Using chitin, a bioinspired material, to manufacture tools and shelters on Mars
A simple manufacturing technology based on chitin, one of the most ubiquitous organic polymers on Earth, could be used to build tools and shelters on Mars, according to a study published September 16 in the open-access journal PLOS ONE by Javier Fernandez of Singapore University of Technology and Design, and colleagues.
With plans to revisit the lunar surface and eventually send a crewed mission to Mars, future space exploration missions are likely to involve an extended stay. For such missions, or perhaps even settlements, survival requires meeting basic human needs. One material that could be used to meet those needs is chitin, which is produced and metabolized by organisms across most biological kingdoms. Chitin is a primary component of cell walls in fungi, the exoskeletons of arthropods, such as crustaceans and insects, and the scales of fish and amphibians. Due to its ubiquity, chitin will likely be part of any artificial ecosystem.
In the new study, Fernandez and colleagues used simple chemistry suitable for early Martian settlement to extract and manufacture a new material with minimal energy requirements and without specialized equipment. They made this material by combining chitosan with a mineral designed to mimic the properties of Martian soil. The authors then used the chitinous material to construct a wrench and a model of a Martian habitat, demonstrating that this material enables the rapid manufacturing of objects ranging from basic tools to perhaps even rigid shelters, which could support humans in a Martian environment.

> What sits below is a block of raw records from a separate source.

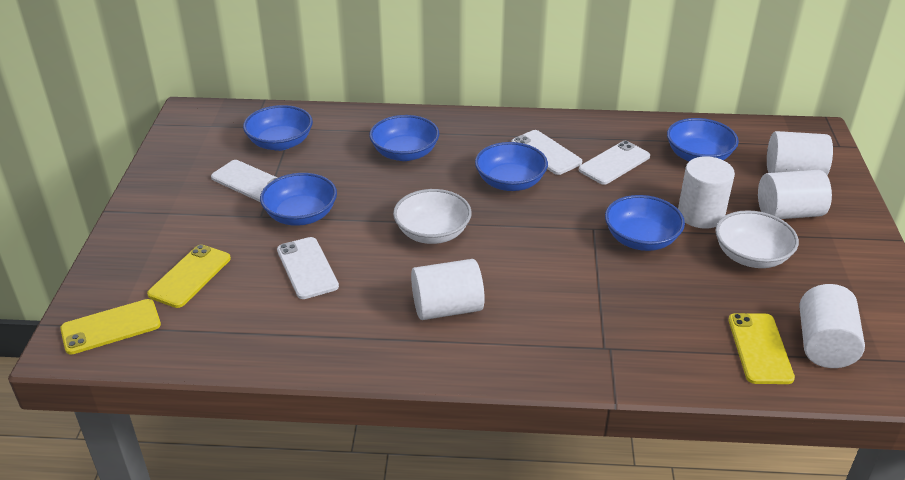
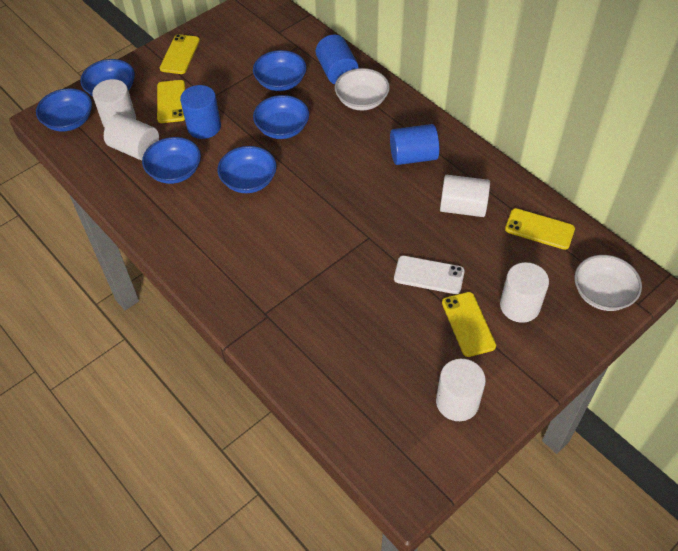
blue cylinder: 0 -> 3
white phone: 4 -> 1
yellow phone: 3 -> 4

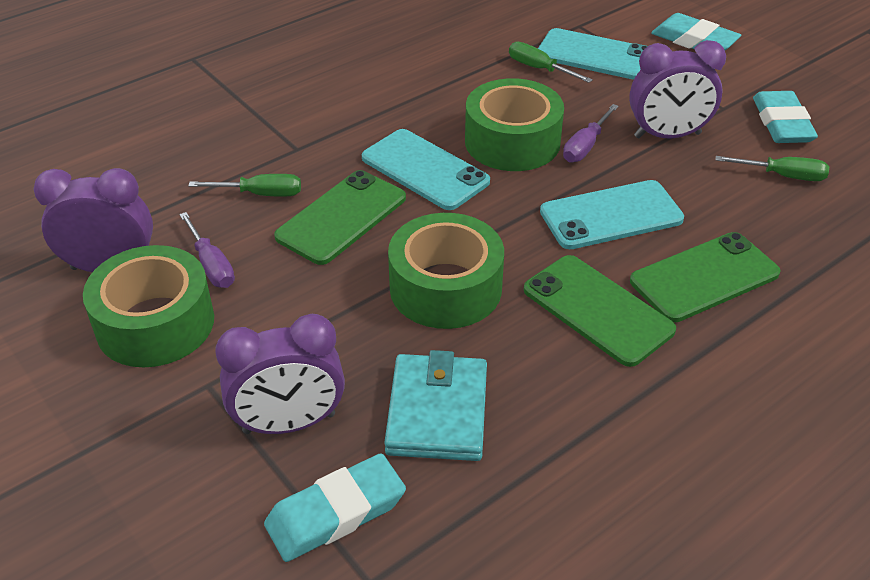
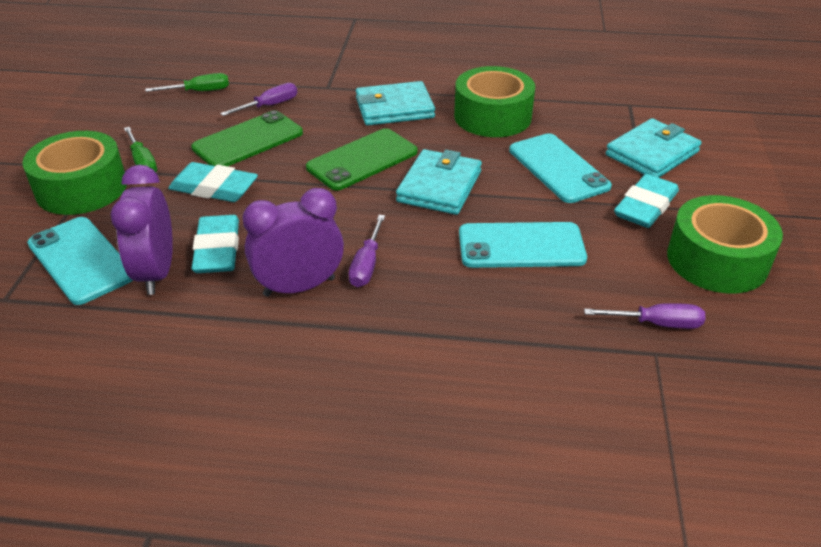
green phone: 3 -> 2
green screwdriver: 3 -> 2
purple clock: 3 -> 2
purple screwdriver: 2 -> 3
turquoise wallet: 1 -> 3

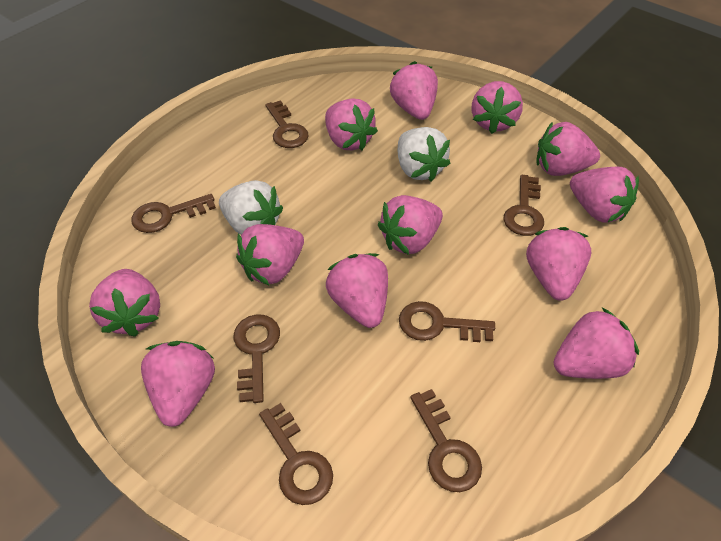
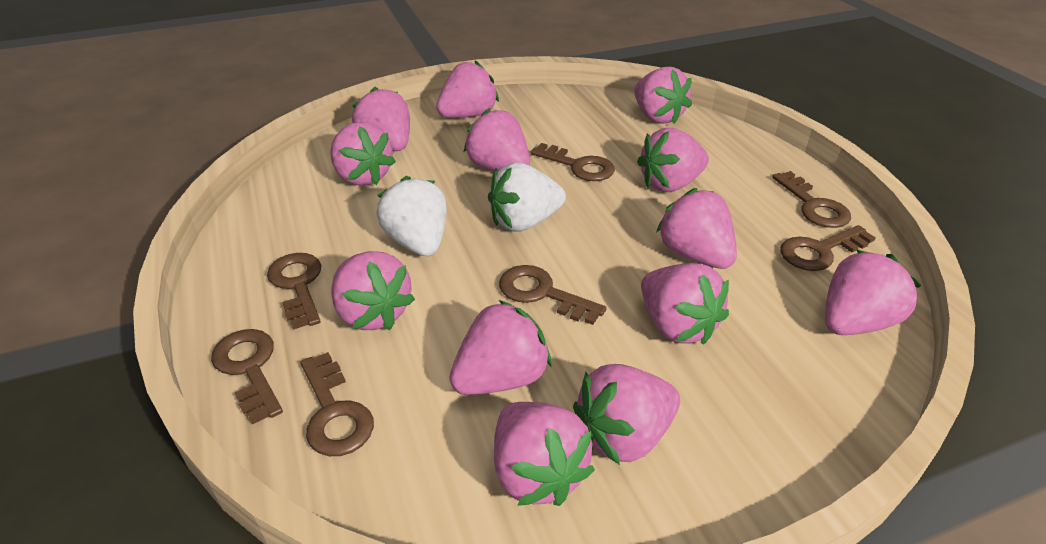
pink strawberry: 12 -> 13

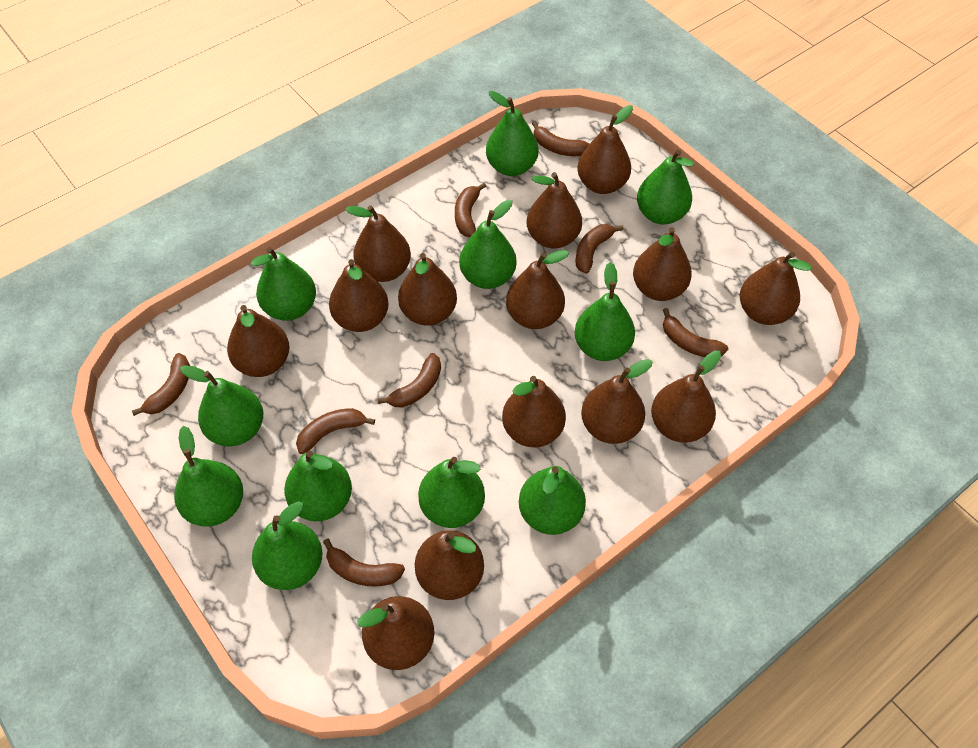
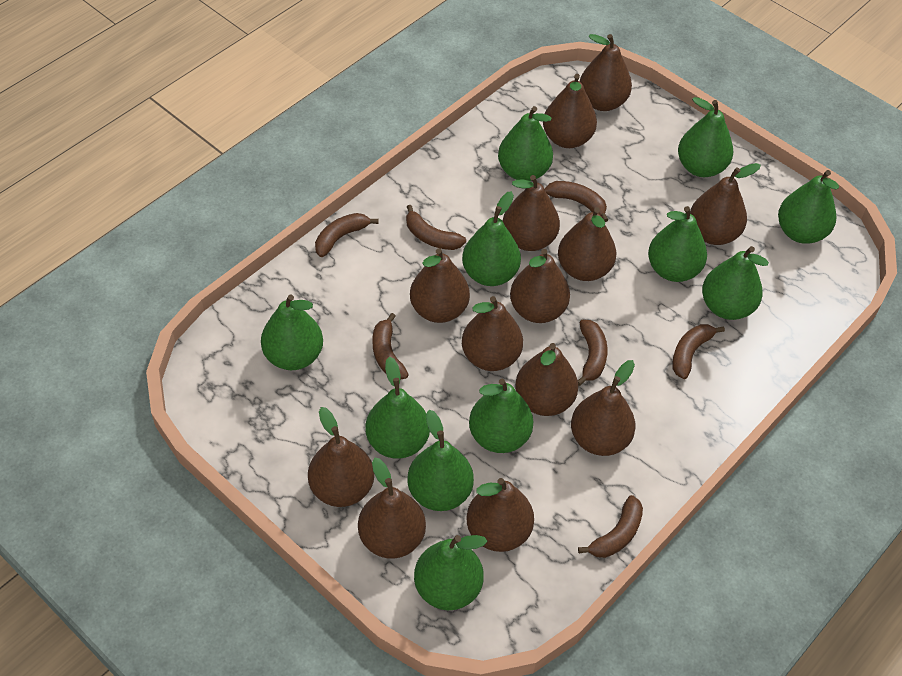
brown banana: 8 -> 7
brown pear: 14 -> 13

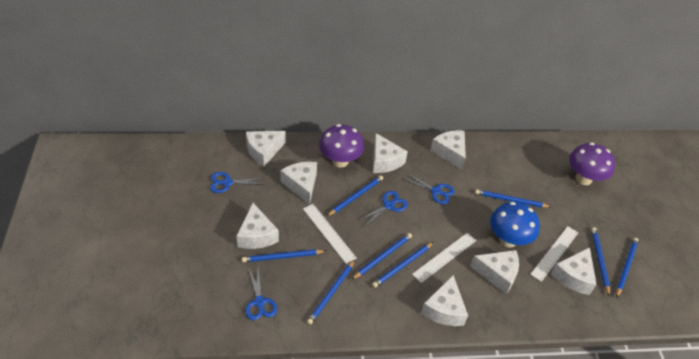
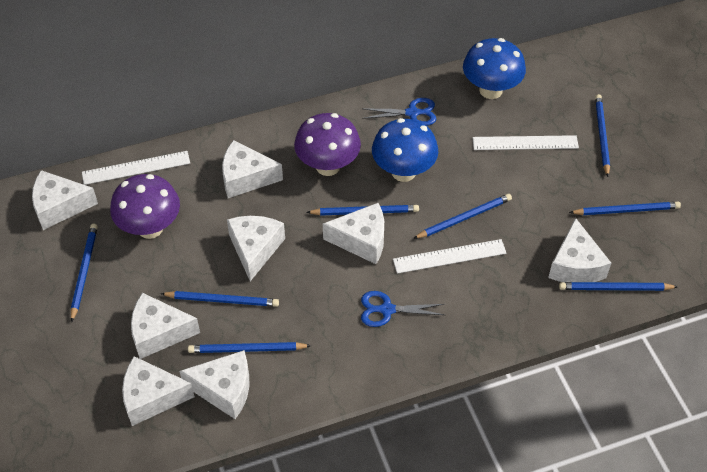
blue mushroom: 1 -> 2
blue scissors: 4 -> 2

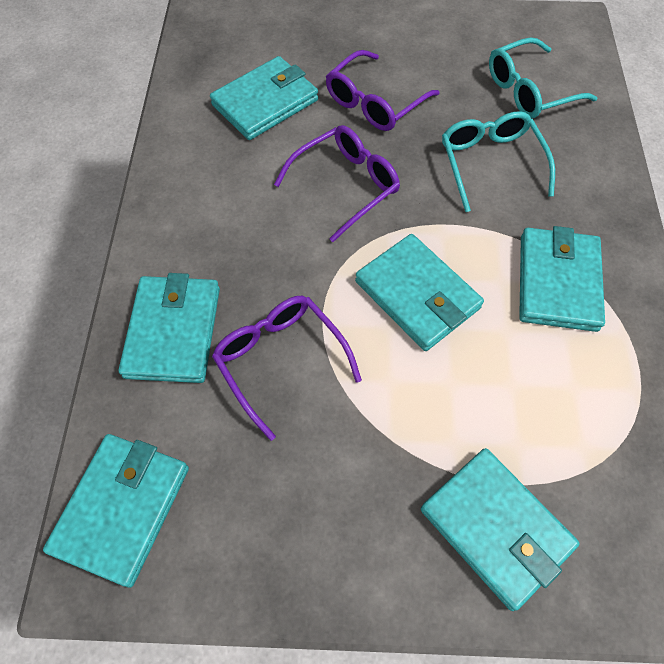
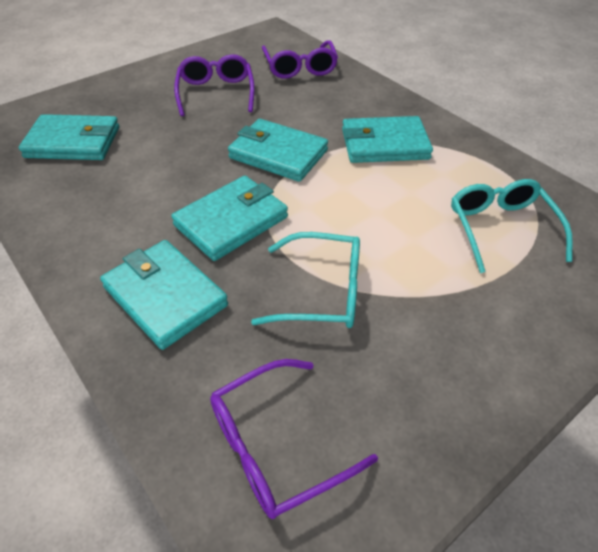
turquoise wallet: 6 -> 5

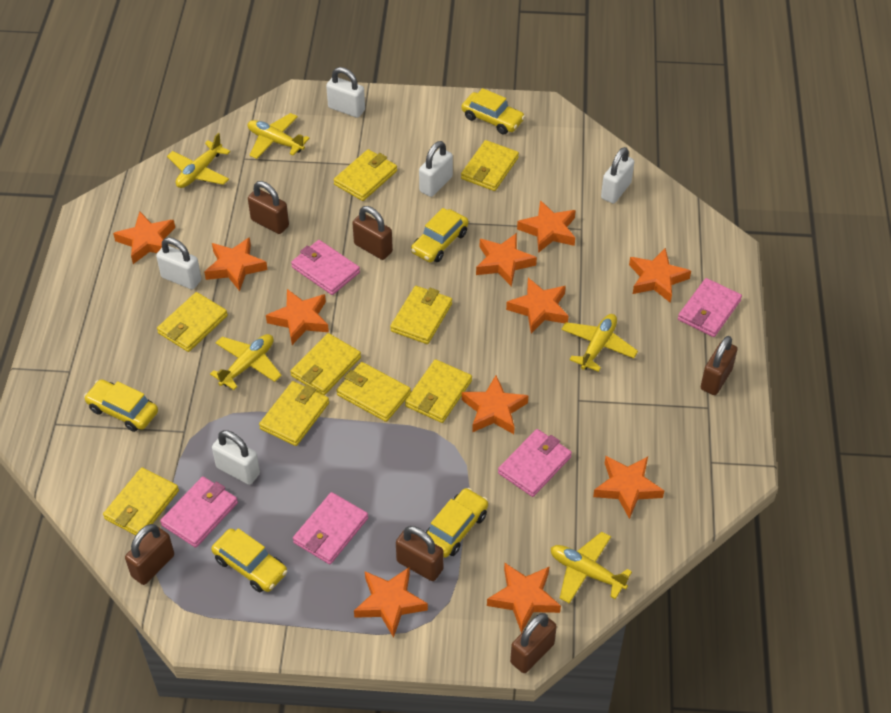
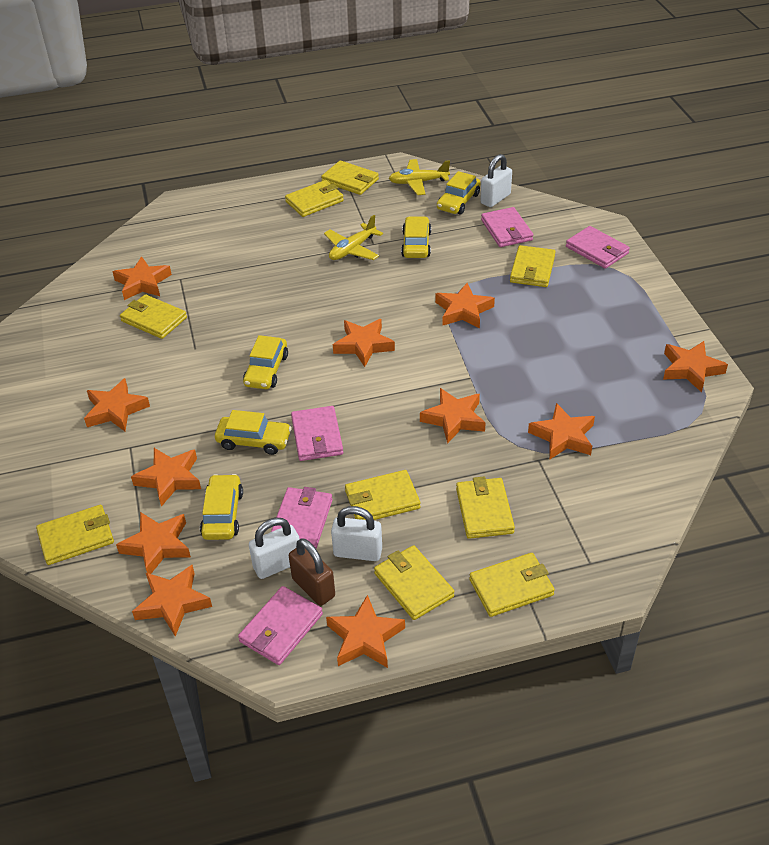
brown padlock: 6 -> 1
white padlock: 5 -> 3
yellow plane: 5 -> 2

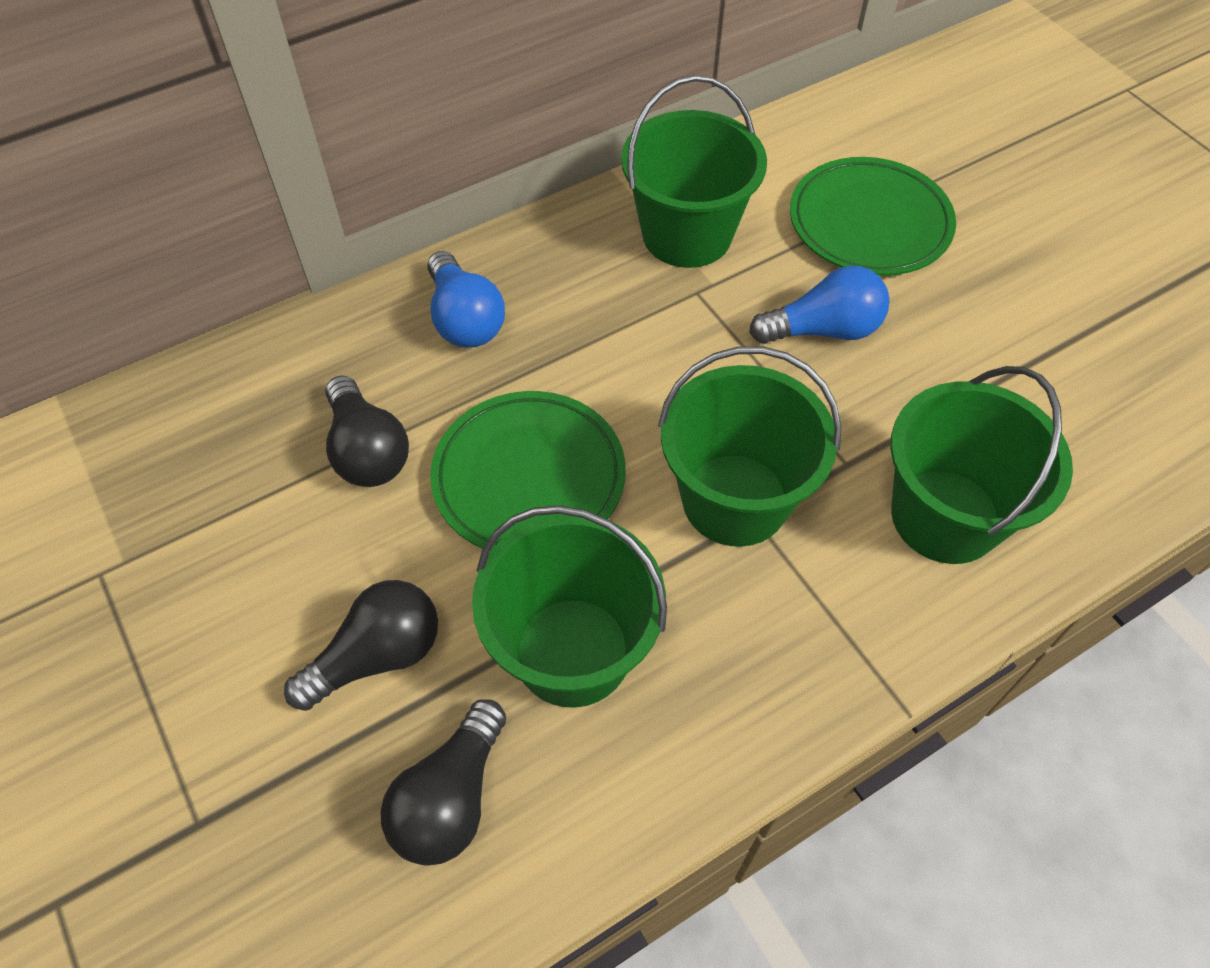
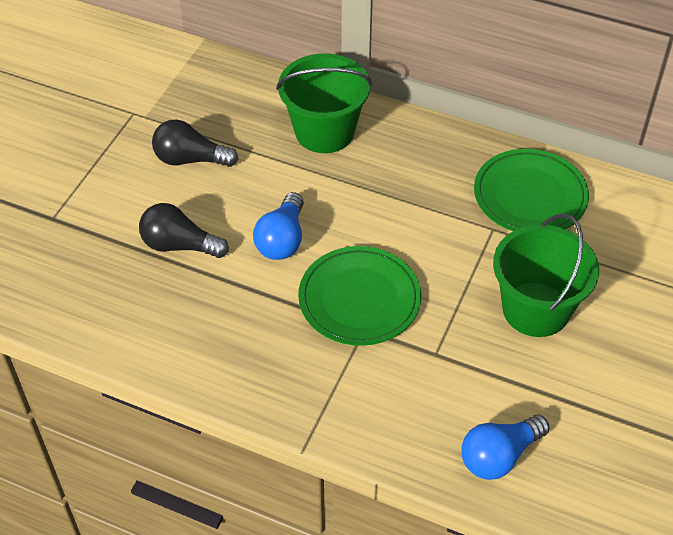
black light bulb: 3 -> 2
green bucket: 4 -> 2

According to the authors, this approach may be the key to our development as an interplanetary species.
Dr. Fernandez notes "Against the general perception, bioinspired manufacturing and sustainable materials are not a substituting technology for synthetic polymers, but an enabling technology defining a new paradigm in manufacturing, and allowing to do things that are unachievable by the synthetic counterparts. Here we have demonstrated that they are key not only for our sustainability on Earth but also for one of the next biggest achievements of humanity: our transformation into an interplanetary species."
Fernandez goes onto further state "The technology was originally developed to create circular ecosystems in urban environments, but due to its efficiency, it is also the most efficient and scalable method to produce materials in a closed artificial ecosystem in the extremely scarce environment of a lifeless planet or satellite."